Yes, from mid-December through New Year’s Day, those of us with an introverted nature live in a state of perpetual dread. The weeks of office parties, neighborhood potlucks and open houses drain all our energy. But today we can relax; we made it through.
I speak from experience. I am an introvert. It surprises most people because I’m outgoing and friendly and, in fact, very far from shy, but I prefer one person and one conversation at a time.
I fought this for years, always trying to be someone else. I made myself go to parties; I tried to fix what I thought was “wrong” with me. It didn’t help that other people would press, “But you’re so good with people” as if being introverted meant living on the dark side. But I finally got it.
This is also one of the blessings of being older. Along with the wrinkles comes a, “What you see is what you get” self-acceptance, or perhaps for introverts it’s, “Who you don’t see is what you get”. It is a great relief to stop trying to be who you’re not.
But it’s no wonder that we introverts are sometimes defensive.
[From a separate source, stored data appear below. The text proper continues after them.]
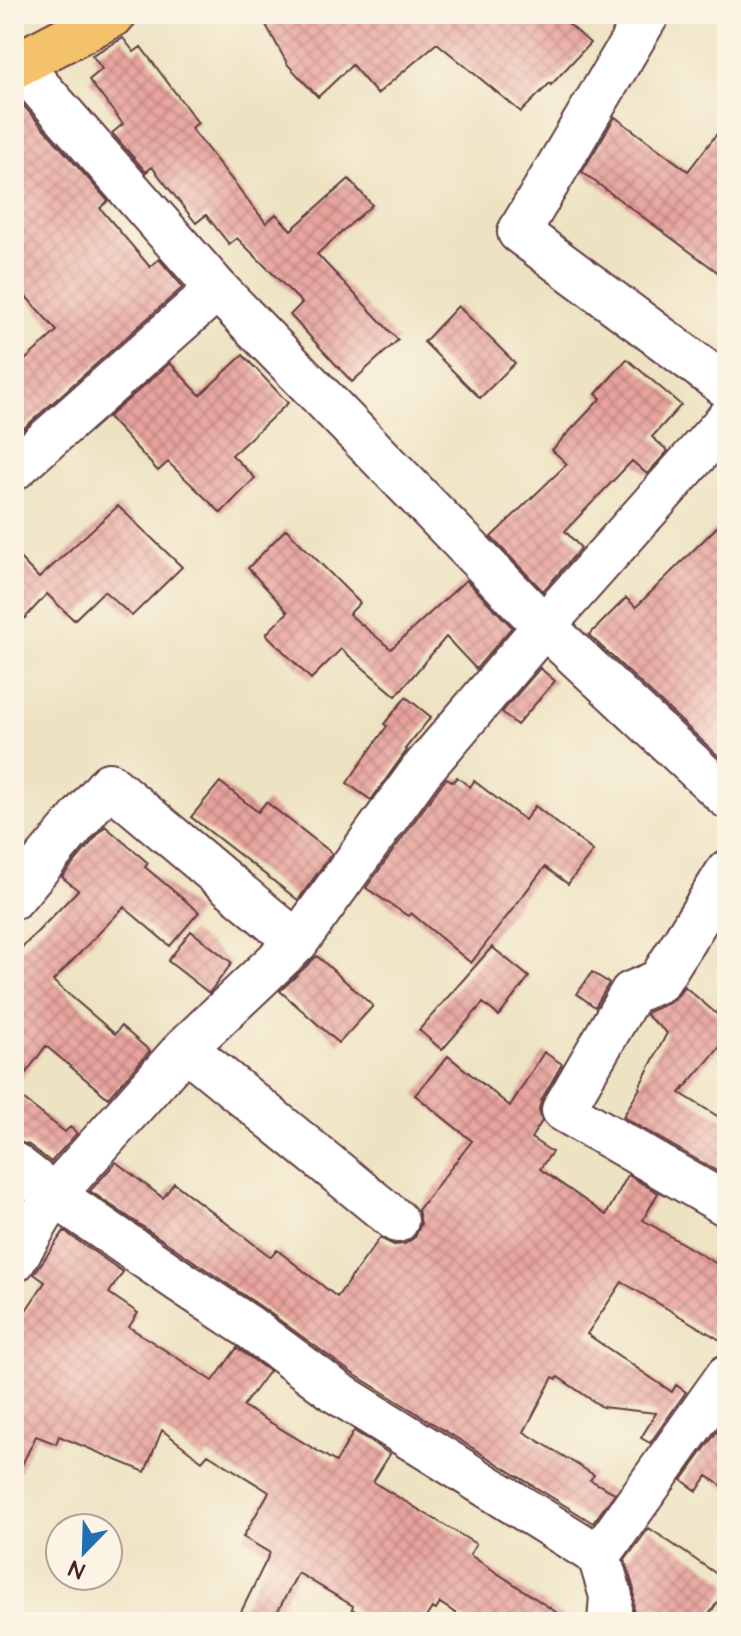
<svg xmlns="http://www.w3.org/2000/svg" width="741" height="1636" font-family="'Architects Daughter',sans-serif">
  <defs>
    <pattern id="building-cross-hatch" width="8" height="8" patternUnits="userSpaceOnUse" patternTransform="scale(2)"><rect width="8" height="8" fill="#e8a39d"/><path d="M0 0l8 8M0 8l8-8" fill="none" stroke="#be8480"/></pattern>
  </defs>
  <rect width="100%" height="100%" fill="#fcf5e5"/>
  <filter id="ink" filterUnits="userSpaceOnUse"><feTurbulence type="fractalNoise" baseFrequency=".0125" numOctaves="2"/><feDisplacementMap in="SourceGraphic" scale="16" xChannelSelector="R" yChannelSelector="G"/><feConvolveMatrix kernelMatrix="1 2 1 2 8 2 1 2 1" color-interpolation-filters="sRGB"/></filter>
  <filter id="wash" filterUnits="userSpaceOnUse"><feTurbulence type="fractalNoise" baseFrequency=".006" numOctaves="4" result="noise"/><feDisplacementMap in="SourceGraphic" scale="32" xChannelSelector="R" yChannelSelector="G"/><feGaussianBlur stdDeviation="1.8" result="paint"/><feColorMatrix in="noise" values="0 0 0 0 0 0 0 0 0 0 0 0 0 0 0 0 0 1.4 0 .05"/><feComposite in="paint" operator="in"/></filter>
  <g filter="url(#wash)">
    <rect width="100%" height="100%" fill="#ede2c1"/>
    <g id="blocks">
      <!-- building -->
      <path fill="url(#building-cross-hatch)" d="M260,14H558L590,43L551,85L550,83L521,112L437,43L377,94L352,65L318,97L288,65Z
        M123,38L134,52L141,47L198,123L191,128L266,223L276,214L291,230L349,179L372,205L317,254L398,340L352,382L290,315L302,303L237,238L229,244L206,215L196,223L152,167L146,172L112,133L123,124L89,80L102,69L92,55Z
        M14,95L108,201L100,208L150,267L159,259L183,287L23,429L14,419V370L57,331L14,283Z
        M615,117L688,171L727,121V279L582,172Z
        M458,306L515,363L480,398L424,342Z
        M243,355L288,403L232,455L255,478L221,513L168,462L158,471L108,417L170,363L200,395Z
        M627,359L681,405L652,437L668,451L647,474L632,461L565,531L581,548L543,591L491,537L567,464L552,450L601,398L596,394Z
        M118,506L182,567L132,616L104,591L74,620L47,594L14,630V552L39,578Z
        M727,517V764L589,635L626,598L636,607Z
        M286,529L360,603L349,614L391,649L466,580L512,627L476,669L446,637L396,696L341,649L311,679L266,634L288,612L248,568Z
        M540,668L555,681L517,725L502,712Z
        M406,697L431,717L405,749L407,750L371,800L347,783L387,726L384,724Z
        M457,777L470,787L474,781L525,820L535,806L593,851L568,884L545,867L471,963L411,913L408,916L366,888L440,786L447,778L453,782Z
        M220,782L258,812L266,802L332,853L298,900L191,817Z
        M105,826L148,863L145,867L199,912L170,946L124,907L53,981L115,1034L121,1026L150,1051L108,1098L46,1046L14,1089V956L78,890L62,877Z
        M191,931L232,963L209,993L168,961Z
        M492,947L529,977L499,1016L483,1003L442,1050L419,1030Z
        M317,956L373,1006L339,1043L280,991Z
        M592,972L609,983L595,1007L577,994Z
        M684,986L727,1023V1039L680,1093L727,1122V1177L623,1117L640,1088L639,1087L667,1033L646,1015L648,1012L669,1003L679,994Z
        M544,1052L562,1064L542,1099L539,1109L542,1121L531,1138L552,1152L540,1169L606,1215L628,1175L658,1193L643,1220L727,1270V1344L622,1282L587,1334L672,1392L676,1385L686,1392L650,1443L641,1438L656,1413L602,1407L558,1377L557,1379L553,1377L524,1432L594,1475L590,1480L615,1493L593,1523L352,1373L263,1308L90,1191L116,1162L163,1198L174,1183L271,1257L277,1250L337,1297L380,1238L394,1245L405,1244L415,1237L421,1224L418,1210L472,1141L415,1095L448,1056L510,1106Z
        M14,1092L65,1132L70,1127L77,1133L51,1162L29,1145L14,1141Z
        M64,1231L123,1272L109,1293L138,1313L129,1327L213,1381L237,1348L269,1371L243,1406L336,1462L354,1431L390,1454L373,1482L476,1544L470,1555L571,1622H469L440,1603L436,1610L432,1608L423,1622H373L352,1609L353,1606L298,1573L272,1622H236L270,1553L243,1537L269,1492L208,1454L202,1461L162,1430L145,1472L59,1436L56,1444L36,1436L14,1481V1328L45,1282L34,1274Z
        M726,1419L727,1420V1489L707,1476L697,1491L682,1480Z
        M649,1528L727,1581V1588L704,1622H633L634,1590L625,1560Z"/>
    </g>
  </g>
  <g filter="url(#ink)">
    <use href="#blocks" fill-opacity="0" stroke="#623c42" stroke-width="2"/>
    <g fill="none" stroke-linecap="round" stroke-linejoin="round">
      <!-- street casing -->
      <g stroke="#623c42" stroke-width="46">
        <path id="street" d="M648,14L519,232L727,387
          M19,64L217,289L544,626L727,797
          M14,469L217,289
          M727,872L659,981L631,993L563,1110L727,1205
          M14,897L109,784L297,942
          M185,1048L397,1221
          M14,1164L54,1195L181,1282L249,1327L338,1393L599,1556L611,1596L609,1622
          M14,1261L54,1195L185,1048L297,942L421,771L544,626L727,420
          M599,1556L727,1376"/>
      </g>
      <!-- highway casing -->
      <g stroke="#623c42" stroke-width="48">
        <path id="highway" d="M14,66L114,14"/>
      </g>
      <!-- street -->
      <use href="#street" stroke="#fff" stroke-width="42"/>
      <!-- highway -->
      <use href="#highway" stroke="#f4c26a" stroke-width="44"/>
    </g>
  </g>
  <!-- margin -->
  <rect width="741" height="1636" fill="none" stroke="#fcf5e5" stroke-width="48"/>
  <!-- north arrow -->
  <g transform="translate(84 1552) rotate(203)"><circle r="38" fill="#fcf5e5" stroke="#b59f9b" stroke-width="2"/>
  <path d="M0-6L14 30L0 20L-14 30Z" fill="#1f6fb2"/>
  <text y="-12" font-size="22" font-weight="bold" text-anchor="middle" fill="#4a1f2b">N</text>
  </g>
</svg>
Seventy-five percent of the population is extraverted; we’re outnumbered three-to-one, and the American culture tends to reward extraversion, while being disdainful and suspicious of reflection and solitude.
I’ve learned to spot us though. We’re the folks walking toward a festive house saying, “How long do we have to stay?” Or we’re the ones in the center of the room assessing other’s interactions, and slowly backing toward the door. Introverts crave meaning, so party chitchat feels like sandpaper to our psyche.
Here’s what introverts are not: We’re not afraid and we’re not shy. Introversion has little to do with fear or reticence. We’re just focused, and we prefer one-on-one because we like to listen and we want to follow an idea all the way through to another interesting idea. Consequently small talk annoys us. So does pretending to be happy or excited or anything that we’re not.
Many great leaders are introverts and I think that many of our better presidents have been introverts: Lincoln, Carter and the John Adams—both father and son.  No, maybe I’m not being totally fair, but life isn’t fair to introverts. Introverted kids are pressured to “speak up” and “make friends” or told they’re not leaders. We’re hounded to “be more outgoing” and tortured with invitations that begin, “Why don’t we all…” …No thanks, we don’t want to do anything that involves “we” and “all”. We prefer to visit you, just you, and not a dozen other people.
The philosopher Pascal wrote, “The sole cause of man’s unhappiness is that he does not know how to stay quietly in his room.”  Introverts do. So let’s make January 2nd, Happy Introvert Day. We’ll be quiet and happy. As a bonus, January’s weather is on our side.
You say it might snow? Oh darn, I guess I’ll have to stay home.